On 05/12/2016 15:05, Chris Angelico wrote:
On Tue, Dec 6, 2016 at 1:11 AM, BartC <b...@freeuk.com> wrote:

BTW what does Popen() do when one argument is '*.*'? Will that get expanded
to multiple extra arguments, and at what point will it be expanded?

Nope. Popen is not a shell.

It sounds as if you want a nerfed shell. Go ahead! I'm sure one
exists. It'll frustrate you no end once you get used to a better
shell, though - always does when I find myself on Windows...

That's not the point I was making.

Say you have this program a.py:

  import sys
  print (sys.argv)

And let's say there are just 3 files in the current directory: a.py, b.py and c.py.
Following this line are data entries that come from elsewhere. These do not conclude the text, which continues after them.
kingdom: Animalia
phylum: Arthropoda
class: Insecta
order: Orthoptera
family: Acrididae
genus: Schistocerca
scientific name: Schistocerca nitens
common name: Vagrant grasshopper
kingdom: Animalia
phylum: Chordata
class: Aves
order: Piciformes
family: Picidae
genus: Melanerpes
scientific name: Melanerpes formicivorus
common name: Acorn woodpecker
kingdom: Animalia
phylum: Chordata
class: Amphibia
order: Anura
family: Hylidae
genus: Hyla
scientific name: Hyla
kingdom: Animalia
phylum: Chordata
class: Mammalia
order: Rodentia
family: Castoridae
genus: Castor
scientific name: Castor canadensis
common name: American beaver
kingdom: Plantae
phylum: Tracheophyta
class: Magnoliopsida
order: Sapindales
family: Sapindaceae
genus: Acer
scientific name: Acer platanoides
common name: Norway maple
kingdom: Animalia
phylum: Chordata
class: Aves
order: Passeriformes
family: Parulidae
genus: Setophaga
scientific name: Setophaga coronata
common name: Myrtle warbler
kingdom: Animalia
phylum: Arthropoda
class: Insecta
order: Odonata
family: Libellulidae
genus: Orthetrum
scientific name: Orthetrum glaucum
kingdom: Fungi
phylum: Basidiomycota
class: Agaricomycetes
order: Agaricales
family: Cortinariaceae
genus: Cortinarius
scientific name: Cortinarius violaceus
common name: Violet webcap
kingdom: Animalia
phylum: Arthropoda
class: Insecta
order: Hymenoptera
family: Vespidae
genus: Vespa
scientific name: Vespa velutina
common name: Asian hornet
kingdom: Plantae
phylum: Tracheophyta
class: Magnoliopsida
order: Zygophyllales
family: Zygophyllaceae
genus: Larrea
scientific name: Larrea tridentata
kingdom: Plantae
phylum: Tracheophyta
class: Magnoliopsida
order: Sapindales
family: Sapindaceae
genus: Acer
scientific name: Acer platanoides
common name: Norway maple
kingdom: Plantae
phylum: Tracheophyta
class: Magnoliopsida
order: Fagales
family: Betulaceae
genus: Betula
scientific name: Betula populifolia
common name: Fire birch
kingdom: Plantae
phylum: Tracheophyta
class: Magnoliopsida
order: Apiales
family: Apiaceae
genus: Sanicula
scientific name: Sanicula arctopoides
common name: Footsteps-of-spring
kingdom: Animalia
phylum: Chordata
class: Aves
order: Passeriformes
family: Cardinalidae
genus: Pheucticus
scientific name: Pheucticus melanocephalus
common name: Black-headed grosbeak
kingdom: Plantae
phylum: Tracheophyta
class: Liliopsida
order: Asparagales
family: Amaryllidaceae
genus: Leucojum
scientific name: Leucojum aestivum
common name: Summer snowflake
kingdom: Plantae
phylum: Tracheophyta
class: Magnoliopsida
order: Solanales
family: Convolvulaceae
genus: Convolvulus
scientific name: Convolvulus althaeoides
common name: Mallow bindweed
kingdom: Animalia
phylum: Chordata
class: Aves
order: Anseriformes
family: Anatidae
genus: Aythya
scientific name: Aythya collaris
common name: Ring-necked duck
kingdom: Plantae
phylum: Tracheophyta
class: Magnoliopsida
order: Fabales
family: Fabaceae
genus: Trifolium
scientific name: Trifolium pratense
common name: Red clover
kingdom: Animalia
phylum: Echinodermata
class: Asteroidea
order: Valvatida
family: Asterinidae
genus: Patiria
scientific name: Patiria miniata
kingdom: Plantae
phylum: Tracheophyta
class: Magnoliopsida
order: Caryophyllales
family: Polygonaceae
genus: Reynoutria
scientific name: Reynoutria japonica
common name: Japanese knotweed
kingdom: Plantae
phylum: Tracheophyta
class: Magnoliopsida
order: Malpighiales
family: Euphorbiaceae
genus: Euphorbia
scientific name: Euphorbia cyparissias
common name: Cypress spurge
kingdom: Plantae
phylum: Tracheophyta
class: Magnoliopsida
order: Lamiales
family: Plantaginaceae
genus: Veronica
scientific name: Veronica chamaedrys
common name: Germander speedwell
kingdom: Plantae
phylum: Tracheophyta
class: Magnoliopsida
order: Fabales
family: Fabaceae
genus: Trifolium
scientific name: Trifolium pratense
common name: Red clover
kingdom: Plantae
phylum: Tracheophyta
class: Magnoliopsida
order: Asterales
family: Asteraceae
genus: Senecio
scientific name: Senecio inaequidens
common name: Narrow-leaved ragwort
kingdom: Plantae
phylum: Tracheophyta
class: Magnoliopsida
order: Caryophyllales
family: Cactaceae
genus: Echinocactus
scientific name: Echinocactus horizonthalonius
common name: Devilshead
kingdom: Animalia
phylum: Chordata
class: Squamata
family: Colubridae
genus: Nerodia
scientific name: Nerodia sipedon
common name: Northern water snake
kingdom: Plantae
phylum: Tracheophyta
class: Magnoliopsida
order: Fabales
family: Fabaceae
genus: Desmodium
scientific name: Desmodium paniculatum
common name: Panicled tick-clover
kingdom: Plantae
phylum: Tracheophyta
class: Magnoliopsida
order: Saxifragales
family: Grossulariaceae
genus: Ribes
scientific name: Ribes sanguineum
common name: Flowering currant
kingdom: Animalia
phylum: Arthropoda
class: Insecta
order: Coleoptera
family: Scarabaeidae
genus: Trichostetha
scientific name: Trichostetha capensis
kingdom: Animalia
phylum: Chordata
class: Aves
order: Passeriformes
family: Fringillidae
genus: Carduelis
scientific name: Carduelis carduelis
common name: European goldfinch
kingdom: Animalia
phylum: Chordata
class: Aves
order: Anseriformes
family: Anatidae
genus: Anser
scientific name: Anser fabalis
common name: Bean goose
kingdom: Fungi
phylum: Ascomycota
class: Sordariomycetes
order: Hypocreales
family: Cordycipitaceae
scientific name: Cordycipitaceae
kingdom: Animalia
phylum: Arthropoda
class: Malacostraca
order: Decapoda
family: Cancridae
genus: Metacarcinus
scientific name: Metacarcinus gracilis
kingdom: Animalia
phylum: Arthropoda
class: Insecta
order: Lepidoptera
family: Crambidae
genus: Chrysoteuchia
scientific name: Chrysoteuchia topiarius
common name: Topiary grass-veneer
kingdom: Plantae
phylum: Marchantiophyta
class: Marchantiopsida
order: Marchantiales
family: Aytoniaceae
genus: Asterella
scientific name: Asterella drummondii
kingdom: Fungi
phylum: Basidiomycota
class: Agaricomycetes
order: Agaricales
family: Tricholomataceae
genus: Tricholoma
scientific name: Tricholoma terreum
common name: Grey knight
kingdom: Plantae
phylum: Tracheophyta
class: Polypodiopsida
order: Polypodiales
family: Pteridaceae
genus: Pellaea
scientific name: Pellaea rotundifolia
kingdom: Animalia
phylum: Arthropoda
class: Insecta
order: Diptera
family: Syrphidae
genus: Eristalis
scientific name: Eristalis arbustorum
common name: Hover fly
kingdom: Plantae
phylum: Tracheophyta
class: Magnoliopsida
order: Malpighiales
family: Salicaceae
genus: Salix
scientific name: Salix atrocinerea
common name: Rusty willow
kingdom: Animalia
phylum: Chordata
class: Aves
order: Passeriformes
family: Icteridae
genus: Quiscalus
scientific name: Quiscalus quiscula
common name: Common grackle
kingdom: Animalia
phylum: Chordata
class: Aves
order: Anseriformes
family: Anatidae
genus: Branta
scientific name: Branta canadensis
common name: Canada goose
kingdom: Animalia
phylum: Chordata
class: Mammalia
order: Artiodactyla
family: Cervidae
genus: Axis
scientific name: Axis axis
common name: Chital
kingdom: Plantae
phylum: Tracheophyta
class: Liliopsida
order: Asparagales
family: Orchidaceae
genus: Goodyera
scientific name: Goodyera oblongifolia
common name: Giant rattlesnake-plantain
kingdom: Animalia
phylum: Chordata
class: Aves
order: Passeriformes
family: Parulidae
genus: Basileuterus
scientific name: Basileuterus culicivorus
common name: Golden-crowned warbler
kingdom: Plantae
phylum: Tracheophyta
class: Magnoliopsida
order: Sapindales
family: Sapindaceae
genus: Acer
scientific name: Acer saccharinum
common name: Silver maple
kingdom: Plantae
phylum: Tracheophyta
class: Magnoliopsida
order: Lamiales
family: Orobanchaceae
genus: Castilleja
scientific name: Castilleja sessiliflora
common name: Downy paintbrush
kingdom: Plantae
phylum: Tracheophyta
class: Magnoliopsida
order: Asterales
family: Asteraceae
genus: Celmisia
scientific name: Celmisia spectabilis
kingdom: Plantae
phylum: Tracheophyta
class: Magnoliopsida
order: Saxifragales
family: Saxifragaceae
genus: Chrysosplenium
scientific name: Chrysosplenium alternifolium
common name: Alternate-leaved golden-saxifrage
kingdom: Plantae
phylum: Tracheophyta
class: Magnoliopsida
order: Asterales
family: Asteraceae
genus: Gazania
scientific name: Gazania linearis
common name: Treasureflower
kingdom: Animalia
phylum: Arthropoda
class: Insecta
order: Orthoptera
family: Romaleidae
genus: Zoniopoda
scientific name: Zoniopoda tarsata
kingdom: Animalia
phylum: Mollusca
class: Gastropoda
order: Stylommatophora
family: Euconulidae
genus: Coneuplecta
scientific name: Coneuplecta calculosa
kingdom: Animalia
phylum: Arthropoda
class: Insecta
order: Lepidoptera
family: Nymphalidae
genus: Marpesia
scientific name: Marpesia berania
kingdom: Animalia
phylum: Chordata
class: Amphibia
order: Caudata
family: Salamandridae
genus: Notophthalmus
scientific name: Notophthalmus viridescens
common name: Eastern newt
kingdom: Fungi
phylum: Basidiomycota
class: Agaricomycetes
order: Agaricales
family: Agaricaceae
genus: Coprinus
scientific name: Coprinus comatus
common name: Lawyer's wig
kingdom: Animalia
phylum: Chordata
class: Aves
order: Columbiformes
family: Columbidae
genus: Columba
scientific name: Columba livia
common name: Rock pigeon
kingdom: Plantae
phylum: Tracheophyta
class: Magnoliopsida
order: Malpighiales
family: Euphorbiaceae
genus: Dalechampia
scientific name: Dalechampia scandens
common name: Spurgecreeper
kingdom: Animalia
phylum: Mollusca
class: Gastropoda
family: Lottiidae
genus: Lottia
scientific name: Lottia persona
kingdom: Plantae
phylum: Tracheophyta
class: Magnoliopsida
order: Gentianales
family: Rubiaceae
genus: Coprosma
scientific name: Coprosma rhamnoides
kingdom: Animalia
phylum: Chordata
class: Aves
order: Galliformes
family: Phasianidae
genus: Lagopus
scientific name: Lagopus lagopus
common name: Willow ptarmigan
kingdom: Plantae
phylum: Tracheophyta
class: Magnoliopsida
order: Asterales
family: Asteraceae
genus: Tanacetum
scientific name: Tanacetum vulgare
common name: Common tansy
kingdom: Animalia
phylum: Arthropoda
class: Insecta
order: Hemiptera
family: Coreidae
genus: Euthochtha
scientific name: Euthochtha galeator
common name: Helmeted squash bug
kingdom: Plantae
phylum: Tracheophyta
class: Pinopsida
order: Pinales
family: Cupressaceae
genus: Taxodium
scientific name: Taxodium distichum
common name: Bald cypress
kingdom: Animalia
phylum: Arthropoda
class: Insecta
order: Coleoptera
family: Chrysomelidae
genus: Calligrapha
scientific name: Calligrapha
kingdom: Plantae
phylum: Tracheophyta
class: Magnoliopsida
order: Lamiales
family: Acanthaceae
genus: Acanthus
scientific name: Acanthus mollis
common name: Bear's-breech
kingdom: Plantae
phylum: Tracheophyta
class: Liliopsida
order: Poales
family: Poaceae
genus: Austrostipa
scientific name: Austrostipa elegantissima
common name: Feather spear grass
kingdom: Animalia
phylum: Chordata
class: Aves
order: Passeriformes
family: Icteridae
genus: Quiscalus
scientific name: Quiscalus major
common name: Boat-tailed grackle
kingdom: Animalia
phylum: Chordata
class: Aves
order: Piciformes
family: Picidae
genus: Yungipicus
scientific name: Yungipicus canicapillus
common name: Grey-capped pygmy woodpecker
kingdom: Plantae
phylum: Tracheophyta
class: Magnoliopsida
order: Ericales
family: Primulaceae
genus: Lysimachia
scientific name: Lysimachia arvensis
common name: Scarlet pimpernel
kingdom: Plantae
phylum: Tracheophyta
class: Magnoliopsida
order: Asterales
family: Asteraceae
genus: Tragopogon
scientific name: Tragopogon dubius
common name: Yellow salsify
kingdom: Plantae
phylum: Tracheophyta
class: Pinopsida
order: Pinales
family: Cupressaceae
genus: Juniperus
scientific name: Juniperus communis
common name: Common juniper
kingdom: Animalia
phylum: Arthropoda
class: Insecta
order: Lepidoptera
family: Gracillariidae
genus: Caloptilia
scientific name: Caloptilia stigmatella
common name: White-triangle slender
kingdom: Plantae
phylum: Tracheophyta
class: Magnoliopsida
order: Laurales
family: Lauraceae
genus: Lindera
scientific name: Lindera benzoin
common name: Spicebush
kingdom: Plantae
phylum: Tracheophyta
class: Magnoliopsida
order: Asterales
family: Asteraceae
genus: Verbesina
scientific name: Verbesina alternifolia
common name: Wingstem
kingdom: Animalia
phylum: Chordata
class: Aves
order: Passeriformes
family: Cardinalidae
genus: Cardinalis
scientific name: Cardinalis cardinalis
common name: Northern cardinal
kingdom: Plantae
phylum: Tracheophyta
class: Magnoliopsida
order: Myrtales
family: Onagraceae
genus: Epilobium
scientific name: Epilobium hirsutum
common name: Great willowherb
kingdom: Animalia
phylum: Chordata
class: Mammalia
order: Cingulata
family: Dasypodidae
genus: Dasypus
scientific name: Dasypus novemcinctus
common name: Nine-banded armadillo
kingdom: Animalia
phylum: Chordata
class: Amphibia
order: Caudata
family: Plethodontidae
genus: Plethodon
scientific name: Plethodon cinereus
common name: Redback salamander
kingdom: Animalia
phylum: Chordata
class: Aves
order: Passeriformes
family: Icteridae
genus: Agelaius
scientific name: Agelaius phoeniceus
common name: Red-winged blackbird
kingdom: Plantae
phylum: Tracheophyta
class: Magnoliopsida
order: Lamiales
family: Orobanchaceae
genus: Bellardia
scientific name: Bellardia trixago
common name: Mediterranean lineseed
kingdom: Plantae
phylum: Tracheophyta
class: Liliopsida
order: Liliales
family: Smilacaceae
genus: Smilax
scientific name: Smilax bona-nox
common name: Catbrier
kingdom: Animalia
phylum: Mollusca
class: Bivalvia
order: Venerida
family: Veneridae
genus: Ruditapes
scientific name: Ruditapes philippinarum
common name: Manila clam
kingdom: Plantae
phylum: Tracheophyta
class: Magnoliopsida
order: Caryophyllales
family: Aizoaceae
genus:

If run from a Linux shell:

  python a.py *

The output is: ['a.py', 'b.py', 'c.py'] or something along those lines (there might be two copies of a.py).

Are you saying that if someone executes:

  subprocess.Popen(["python","a.py", "*"])

the output will be: ['a.py','*']?

In that case forget Windows vs. Linux, you now have a program that will get command parameters processed differently depending on whether it was invoked from a shell or not.

Or a program that sometimes will see "*" as an argument, and sometimes a big list of files that merges into all the other arguments.